Why virus conspiracy theories persist
PROVIDENCE, R.I. >> Daniel Roberts hadn’t had a vaccination since he was 6. No boosters, no tetanus shots. His parents taught him inoculations were dangerous, and when the coronavirus arrived, they called it a hoax. The vaccine, they said, was the real threat.
So when the 29-year-old Tennessee man got his COVID-19 shot at his local Walmart last month, it felt like an achievement. A break with his past.
“Five hundred thousand people have died in this country. That’s not a hoax,” Roberts said, speaking of the conspiracy theories embraced by family and friends. “I don’t know why I didn’t believe all of it myself. I guess I chose to believe the facts.”
As the world struggles to break the grip of COVID-19, psychologists and misinformation experts are studying why the pandemic spawned so many conspiracy theories, which have led people to eschew masks, social distancing and vaccines.
They’re seeing links between beliefs in COVID-19 falsehoods and the reliance on social media as a source of news and information.
And they’re concluding COVID-19 conspiracy theories persist by providing a false sense of empowerment. By offering hidden or secretive explanations, they give the believer a feeling of control in a situation that otherwise seems random or frightening.
The findings have implications not only for pandemic response but for the next “infodemic,” a term used to describe the crisis of COVID-19 misinformation.
“We need to learn from what has happened, to make sure we can prevent it from happening the next time,” said former U.S. Surgeon General Richard Carmona, who served in George W. Bush’s administration. “Masks become a symbol of your political party. People are saying vaccines are useless. The average person is confused: Who do I believe?”
About 1 in 4 Americans said they believe the pandemic was “definitely” or “probably” created intentionally, according to a Pew Research Center survey from June. Other conspiracy theories focus on economic restrictions and vaccine safety. Increasingly, these baseless claims are prompting real-world problems.

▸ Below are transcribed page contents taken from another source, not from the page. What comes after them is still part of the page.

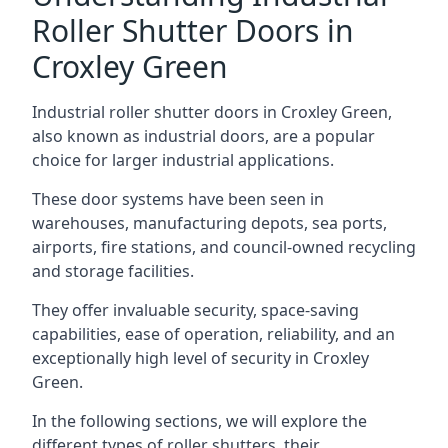
Roller Shutter Doors in
Croxley Green
Industrial roller shutter doors in Croxley Green,
also known as industrial doors, are a popular
choice for larger industrial applications.
These door systems have been seen in
warehouses, manufacturing depots, sea ports,
airports, fire stations, and council-owned recycling
and storage facilities.
They offer invaluable security, space-saving
capabilities, ease of operation, reliability, and an
exceptionally high level of security in Croxley
Green.
In the following sections, we will explore the
different types of roller shutters, their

In January, anti-vaccine activists forced a vaccine clinic at Dodger Stadium in Los Angeles to close for a day. In Europe, dozens of cell towers burned because of bizarre claims that 5G wireless signals were triggering the infection. Elsewhere, a pharmacist destroyed vaccine doses, medical workers were attacked, and hundreds died after consuming toxins touted as cures — all because of COVID-19 falsehoods.
The most popular conspiracy theories often help people explain complicated, tumultuous events, when the truth may be too troubling to accept, according to Helen Lee Bouygues, founder and president of the Paris-based Reboot Foundation, which researches and promotes critical thinking in the internet age.
Such theories often appear after significant or frightening moments in history: the moon landing, the Sept. 11 attacks, or the assassination of President John F. Kennedy, when many found it difficult to accept that a lone, deranged gunman could kill the president. Vast conspiracies involving the CIA, the mob or others are easier to digest.
“People need big explanations for big problems, for big world events,” said John Cook, a cognitive scientist and conspiracy theory expert at Monash University in Australia. “Random explanations — like bats, or wet markets — are just psychologically unsatisfying.”